The FBI has called out Apple, previously, to aid them in unlocking a terrorist's iPhone 5C. However, Apple has claimed that it violates user privacy and security even though it was a federal request. According to CNET, FBI has now spoken out and told Apple that they no longer need the company in helping them open up, the known terrorist and San Bernardino shooter, Syed Farook's iPhone 5C. It was Apple's CEO Tim Cook that stood in the way of their mission.
For quite a while, the FBI has been coordinating with Apple on seeing their goal through but a sudden revelation on Monday revealed that they were able to coordinate with an outside party's help that can provide FBI investigators a way to get into the phone and access data.
This left Apple powerless on the issue. Now, Ed McAndrew, a former federal cybercrimes prosecutor and current Washington, D.C-based lawyer at Ballard Spahr, said that Apple might have less power to keep the FBI out of its customer's phones. Since the federal government has approached another party, that leaves Apple on a stand-still.

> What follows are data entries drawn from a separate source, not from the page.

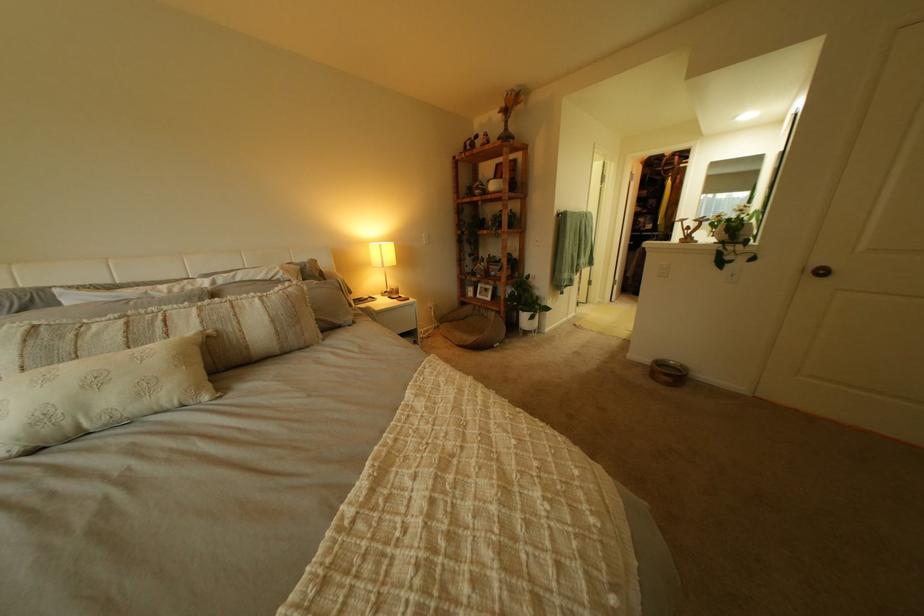
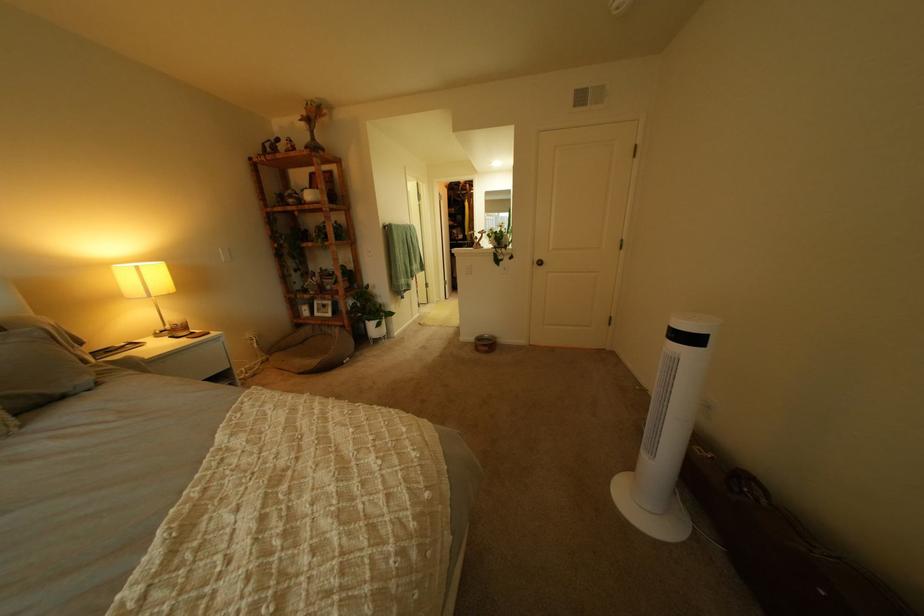
In the second image, find the point that corresponds to (x=370, y=323) in the first image.

(115, 385)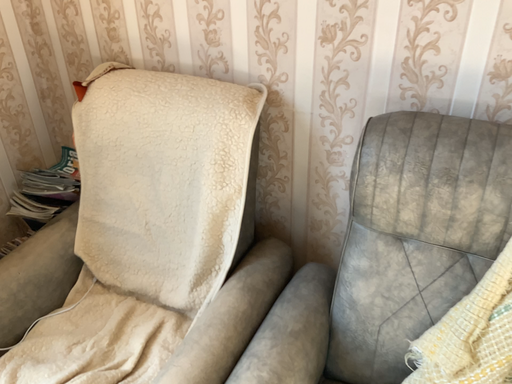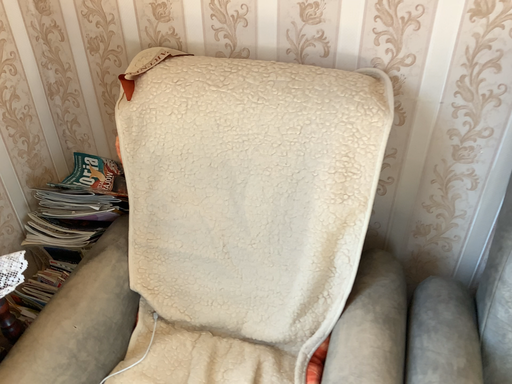
Question: How did the camera likely rotate when shooting the video?

Choices:
 (A) rotated left
 (B) rotated right

Answer: (B)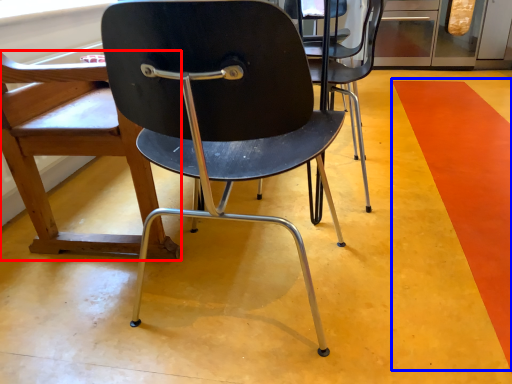
Question: Among these objects, which one is nearest to the camera, chair (highlighted by a red box) or strip (highlighted by a blue box)?

Choices:
 (A) chair
 (B) strip

Answer: (B)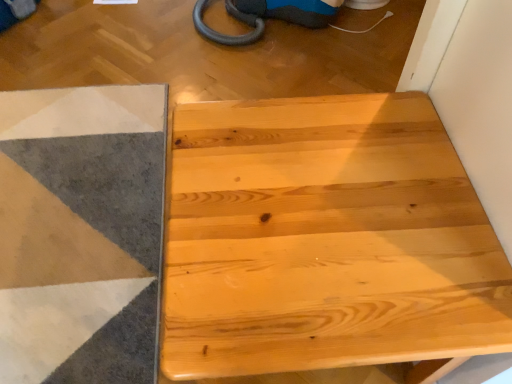
At what (x,y) coordinates should I click in order to perform the action: click on blank area to the left of natural wood table at center. Please return your answer as a coordinate pair (x, y). Looking at the image, I should click on (98, 266).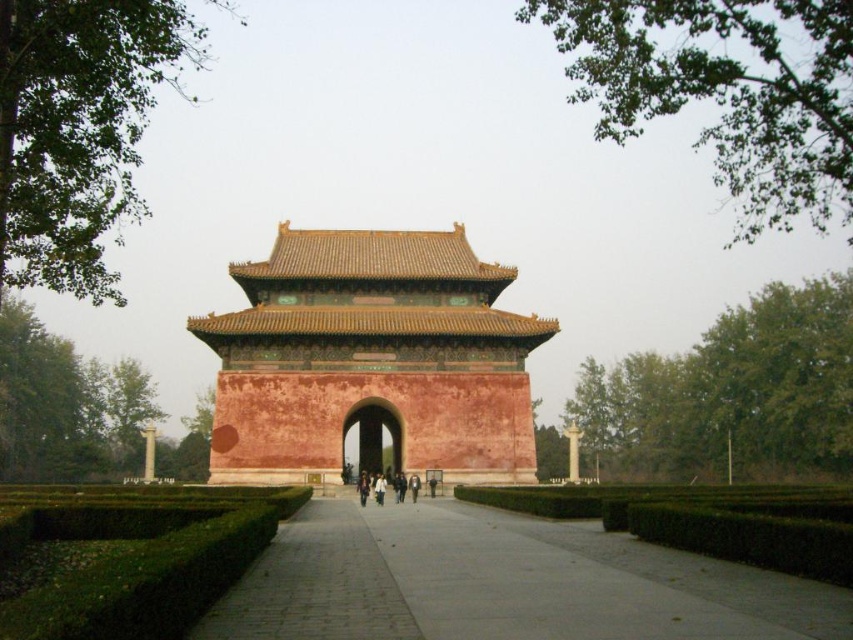
Question: Is green hedge at center above brown leather jacket at center?

Choices:
 (A) yes
 (B) no

Answer: (A)

Question: Among these objects, which one is farthest from the camera?

Choices:
 (A) green hedge at center
 (B) reddish-brown stone temple at center
 (C) white matte jacket at center
 (D) brown leather jacket at center

Answer: (B)

Question: Which point is farther to the camera?

Choices:
 (A) (339, 586)
 (B) (485, 358)
 (C) (361, 472)
 (D) (378, 476)

Answer: (B)

Question: Is paved stone path at center above white matte jacket at center?

Choices:
 (A) no
 (B) yes

Answer: (B)

Question: Which of the following is the farthest from the observer?

Choices:
 (A) (489, 406)
 (B) (357, 568)
 (C) (375, 490)

Answer: (A)

Question: Does reddish-brown stone temple at center appear over green hedge at center?

Choices:
 (A) no
 (B) yes

Answer: (B)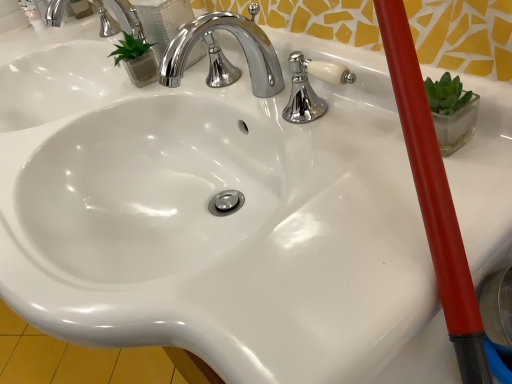
Image resolution: width=512 pixels, height=384 pixels. What do you see at coordinates (118, 18) in the screenshot? I see `polished chrome faucet at upper center, which appears as the 1th tap when viewed from the top` at bounding box center [118, 18].

I want to click on polished chrome faucet at upper center, which is the 2th tap in front-to-back order, so click(x=118, y=18).

You are a GUI agent. You are given a task and a screenshot of the screen. Output one action in this format:
    pyautogui.click(x=<x>, y=<y>)
    Task: Click on the chrome/metallic faucet at center, the second tap positioned from the top
    
    Given the screenshot: What is the action you would take?
    pyautogui.click(x=238, y=41)

This screenshot has height=384, width=512. Describe the element at coordinates (238, 41) in the screenshot. I see `chrome/metallic faucet at center, the second tap positioned from the top` at that location.

You are a GUI agent. You are given a task and a screenshot of the screen. Output one action in this format:
    pyautogui.click(x=<x>, y=<y>)
    Task: Click on the polished chrome faucet at upper center, the second tap when ordered from right to left
    Image resolution: width=512 pixels, height=384 pixels.
    Given the screenshot: What is the action you would take?
    pyautogui.click(x=118, y=18)

Is chrome/metallic faucet at center, which is the 2th tap from left to right, at the right side of polished chrome faucet at upper center, which ranks as the second tap in bottom-to-top order?

Yes.

Considering their positions, is chrome/metallic faucet at center, the second tap positioned from the top, located in front of or behind polished chrome faucet at upper center, the second tap when ordered from right to left?

Clearly, chrome/metallic faucet at center, the second tap positioned from the top, is in front of polished chrome faucet at upper center, the second tap when ordered from right to left.

Considering the points (186, 43) and (59, 25), which point is in front, point (186, 43) or point (59, 25)?

Point (186, 43)

From the image's perspective, which one is positioned lower, chrome/metallic faucet at center, the second tap positioned from the top, or polished chrome faucet at upper center, which appears as the 1th tap when viewed from the left?

chrome/metallic faucet at center, the second tap positioned from the top.

From a real-world perspective, is chrome/metallic faucet at center, placed as the first tap when sorted from bottom to top, over polished chrome faucet at upper center, which ranks as the second tap in bottom-to-top order?

No, from a real-world perspective, chrome/metallic faucet at center, placed as the first tap when sorted from bottom to top, is not on top of polished chrome faucet at upper center, which ranks as the second tap in bottom-to-top order.

Considering the relative sizes of chrome/metallic faucet at center, which is the 2th tap from left to right, and polished chrome faucet at upper center, which appears as the 1th tap when viewed from the left, in the image provided, is chrome/metallic faucet at center, which is the 2th tap from left to right, thinner than polished chrome faucet at upper center, which appears as the 1th tap when viewed from the left,?

No.

Does chrome/metallic faucet at center, the 1th tap in the right-to-left sequence, have a greater height compared to polished chrome faucet at upper center, which appears as the 1th tap when viewed from the top?

Incorrect, the height of chrome/metallic faucet at center, the 1th tap in the right-to-left sequence, is not larger of that of polished chrome faucet at upper center, which appears as the 1th tap when viewed from the top.

Can you confirm if chrome/metallic faucet at center, acting as the 2th tap starting from the back, is smaller than polished chrome faucet at upper center, which appears as the 1th tap when viewed from the left?

Indeed, chrome/metallic faucet at center, acting as the 2th tap starting from the back, has a smaller size compared to polished chrome faucet at upper center, which appears as the 1th tap when viewed from the left.

Is polished chrome faucet at upper center, which appears as the 1th tap when viewed from the left, surrounded by chrome/metallic faucet at center, acting as the 2th tap starting from the back?

Actually, polished chrome faucet at upper center, which appears as the 1th tap when viewed from the left, is outside chrome/metallic faucet at center, acting as the 2th tap starting from the back.

Would you say chrome/metallic faucet at center, the 1th tap in the right-to-left sequence, is a long distance from polished chrome faucet at upper center, which is the first tap from back to front?

chrome/metallic faucet at center, the 1th tap in the right-to-left sequence, is actually quite close to polished chrome faucet at upper center, which is the first tap from back to front.

Is chrome/metallic faucet at center, the second tap positioned from the top, looking in the opposite direction of polished chrome faucet at upper center, which appears as the 1th tap when viewed from the top?

No, chrome/metallic faucet at center, the second tap positioned from the top, is not facing the opposite direction of polished chrome faucet at upper center, which appears as the 1th tap when viewed from the top.

Where is `tap on the right side of polished chrome faucet at upper center, which appears as the 1th tap when viewed from the left`? tap on the right side of polished chrome faucet at upper center, which appears as the 1th tap when viewed from the left is located at coordinates (238, 41).

Would you say polished chrome faucet at upper center, the second tap when ordered from right to left, is to the left or to the right of chrome/metallic faucet at center, the 1th tap in the right-to-left sequence, in the picture?

polished chrome faucet at upper center, the second tap when ordered from right to left, is positioned on chrome/metallic faucet at center, the 1th tap in the right-to-left sequence,'s left side.

Considering their positions, is polished chrome faucet at upper center, which ranks as the second tap in bottom-to-top order, located in front of or behind chrome/metallic faucet at center, the 1th tap in the right-to-left sequence?

Clearly, polished chrome faucet at upper center, which ranks as the second tap in bottom-to-top order, is behind chrome/metallic faucet at center, the 1th tap in the right-to-left sequence.

Which point is more forward, (50, 18) or (242, 37)?

The point (242, 37) is closer.

From the image's perspective, who appears lower, polished chrome faucet at upper center, which is the 2th tap in front-to-back order, or chrome/metallic faucet at center, acting as the 2th tap starting from the back?

chrome/metallic faucet at center, acting as the 2th tap starting from the back, is shown below in the image.

From a real-world perspective, which is physically above, polished chrome faucet at upper center, which ranks as the second tap in bottom-to-top order, or chrome/metallic faucet at center, the first tap when ordered from front to back?

polished chrome faucet at upper center, which ranks as the second tap in bottom-to-top order, from a real-world perspective.

Which of these two, polished chrome faucet at upper center, which appears as the 1th tap when viewed from the left, or chrome/metallic faucet at center, acting as the 2th tap starting from the back, is thinner?

chrome/metallic faucet at center, acting as the 2th tap starting from the back, is thinner.

Is polished chrome faucet at upper center, which appears as the 1th tap when viewed from the top, taller or shorter than chrome/metallic faucet at center, which is the 2th tap from left to right?

Considering their sizes, polished chrome faucet at upper center, which appears as the 1th tap when viewed from the top, has more height than chrome/metallic faucet at center, which is the 2th tap from left to right.

Considering the relative sizes of polished chrome faucet at upper center, which ranks as the second tap in bottom-to-top order, and chrome/metallic faucet at center, placed as the first tap when sorted from bottom to top, in the image provided, is polished chrome faucet at upper center, which ranks as the second tap in bottom-to-top order, smaller than chrome/metallic faucet at center, placed as the first tap when sorted from bottom to top,?

Incorrect, polished chrome faucet at upper center, which ranks as the second tap in bottom-to-top order, is not smaller in size than chrome/metallic faucet at center, placed as the first tap when sorted from bottom to top.

Is polished chrome faucet at upper center, which appears as the 1th tap when viewed from the left, not inside chrome/metallic faucet at center, acting as the 2th tap starting from the back?

Absolutely, polished chrome faucet at upper center, which appears as the 1th tap when viewed from the left, is external to chrome/metallic faucet at center, acting as the 2th tap starting from the back.

Is polished chrome faucet at upper center, which is the first tap from back to front, looking in the opposite direction of chrome/metallic faucet at center, placed as the first tap when sorted from bottom to top?

No, chrome/metallic faucet at center, placed as the first tap when sorted from bottom to top, is not at the back of polished chrome faucet at upper center, which is the first tap from back to front.

How many degrees apart are the facing directions of polished chrome faucet at upper center, the second tap when ordered from right to left, and chrome/metallic faucet at center, the 1th tap in the right-to-left sequence?

There is a 0-degree angle between the facing directions of polished chrome faucet at upper center, the second tap when ordered from right to left, and chrome/metallic faucet at center, the 1th tap in the right-to-left sequence.

Identify the location of tap on the left side of chrome/metallic faucet at center, the first tap when ordered from front to back. (118, 18).

Where is `tap that appears above the chrome/metallic faucet at center, the second tap positioned from the top (from a real-world perspective)`? The height and width of the screenshot is (384, 512). tap that appears above the chrome/metallic faucet at center, the second tap positioned from the top (from a real-world perspective) is located at coordinates (118, 18).

In the image, there is a polished chrome faucet at upper center, which ranks as the second tap in bottom-to-top order. Where is `tap below it (from the image's perspective)`? This screenshot has height=384, width=512. tap below it (from the image's perspective) is located at coordinates (238, 41).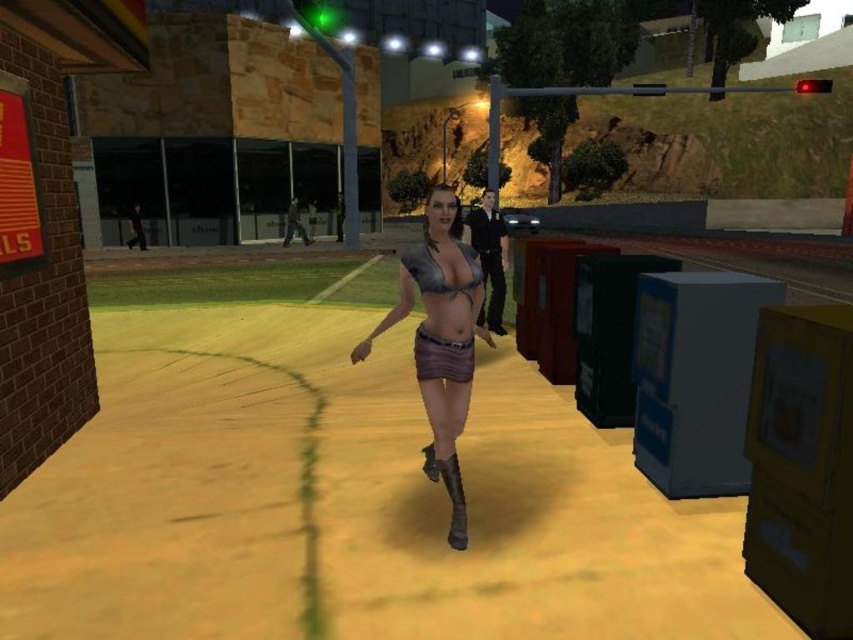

"The government is not saying they're going to stand down, they're not agreeing at this point that this case is moot," McAndrew said. "This suggests that Apple's participation may be diminished and that they may have less control of this process."
The government's move now leads to many questions. McAndrew explained that,"This has the potential to undermine the security of Apple's devices," Other questions include: "Who is this outside party? A hacker? A cyber-forensic investigator? A security researcher?"
JNH has previously reported that Apple has already released the latest iOS update that will boost encryption. While the company is working over-time to secure the devices, the government is trying to find a way to decrease encryption.